Opening the door, Fordyce entered the sound-proof cabinet.

"What's wrong now, Chalmers?" he asked.

"Something fishy, sir," replied the man, stepping aside. "Will you stand here a minute, sir?"

The Sub took up a position between the two concave disks. He could distinctly hear the bass hum of the Zeppelin's aerial propellers, while faintly through the right-hand disk came the thud of a marine "screw".

That meant that on the starboard hand, abeam if anything, a vessel was under way.

"Very good; carry on, Chalmers," said the Sub as he relinquished the apparatus to the man's charge. "I'll report to the Captain."

"What's that?" enquired the Hon. Derek, without turning his face from the vision of his expected victim. "Vessel to starboard? Nothing in sight up-topsides, by Jove.
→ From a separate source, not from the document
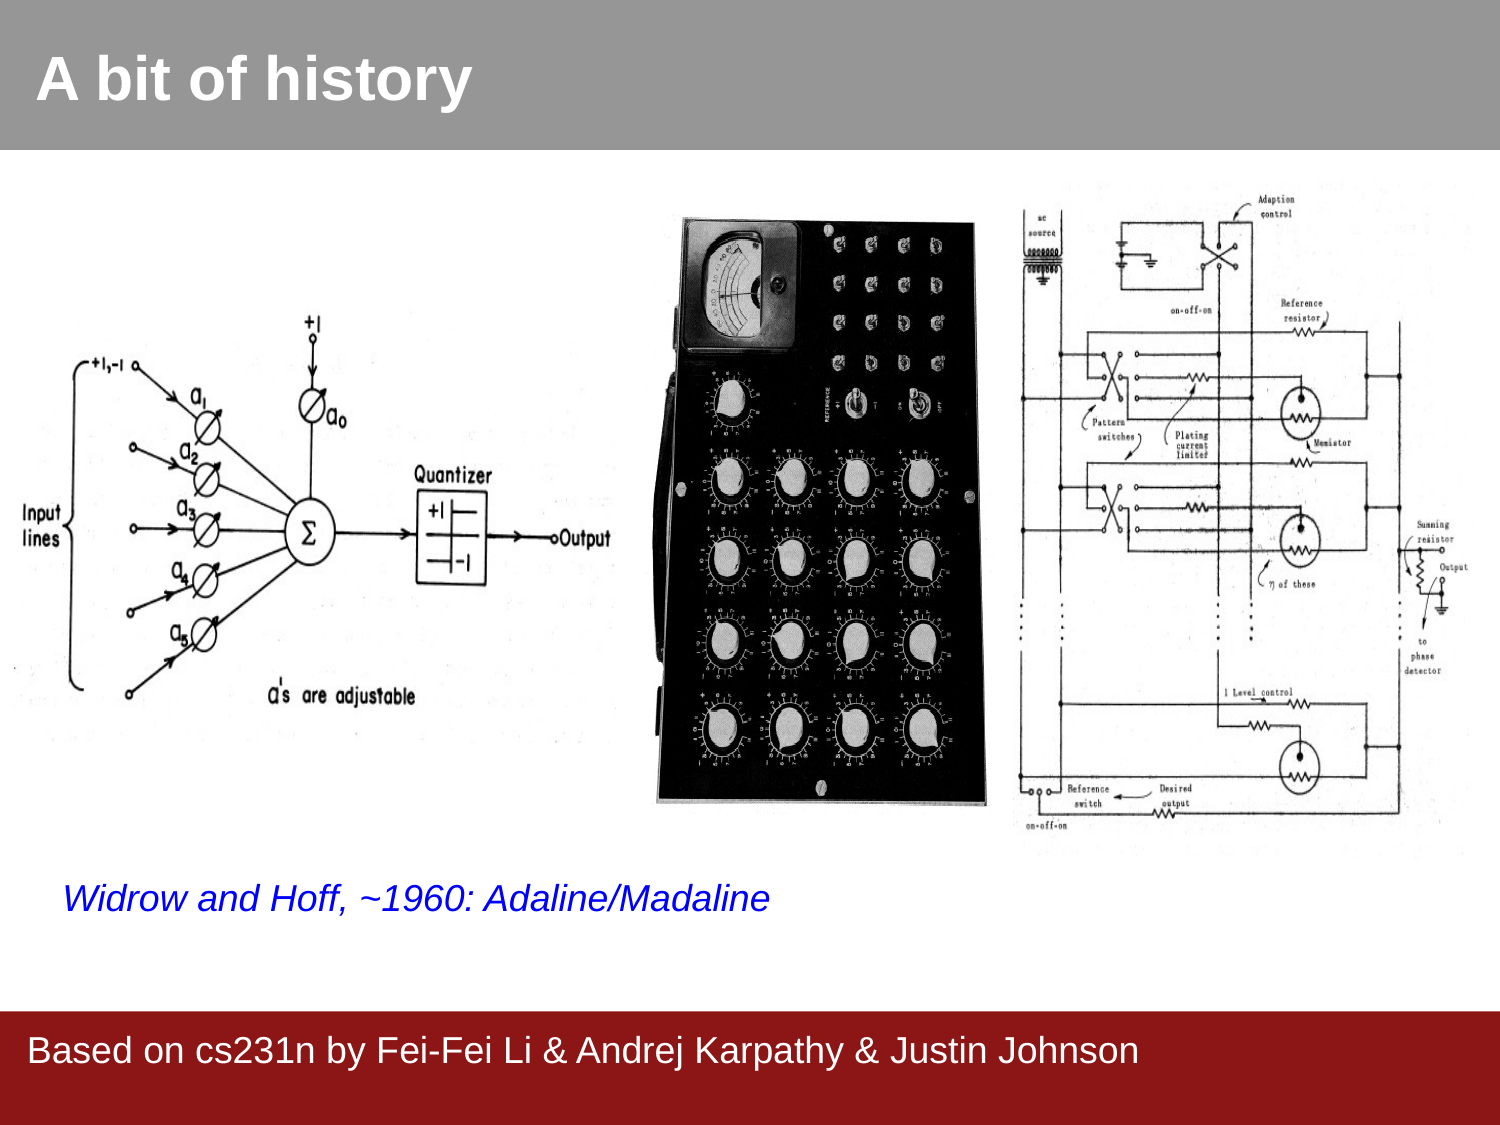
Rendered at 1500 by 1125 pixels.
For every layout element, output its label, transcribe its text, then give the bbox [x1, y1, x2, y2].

All right, carry on. We'll tackle our Zeppelin friend first of all, and then see what it is that's worrying you."

Fordyce could not but admire his skipper's coolness. Somewhere within audible distance of R19 was another under-water craft, hostile, no doubt, and intent upon the British submarine's destruction, unless—jealous thought!—it were another of the E Class stalking the crippled airship. Whichever it might be, the Hon. Derek was resolved to leave her severely alone, risking a torpedo or being rammed until he had had a smack at the huge gas-bag.

"Up with her!" ordered the Lieutenant-Commander.

There was no necessity to blow the ballast-tanks. R19 had been kept to 19 feet solely by the action of the deflected horizontal diving rudders. Like an ungainly porpoise the submarine "broke surface", and the guns' crews raced up the ladders and through the now open hatchways.